◆ **Excerpted data**
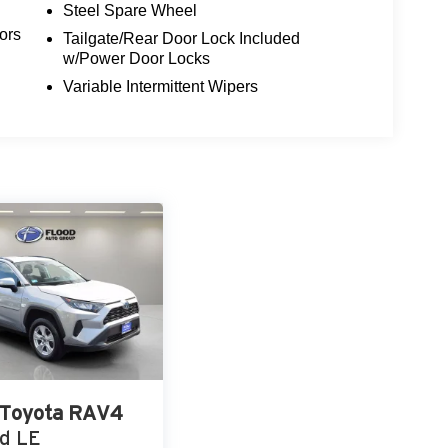
Steel Spare Wheel
ors
Tailgate/Rear Door Lock Included
w/Power Door Locks
Variable Intermittent Wipers
Toyota RAV4
d LE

◆ **Work request**
Every record above should reappear exactly, with the pictures gone.

◆ **Solved exercise**
Steel Spare Wheel
ors
Tailgate/Rear Door Lock Included
w/Power Door Locks
Variable Intermittent Wipers
Toyota RAV4
d LE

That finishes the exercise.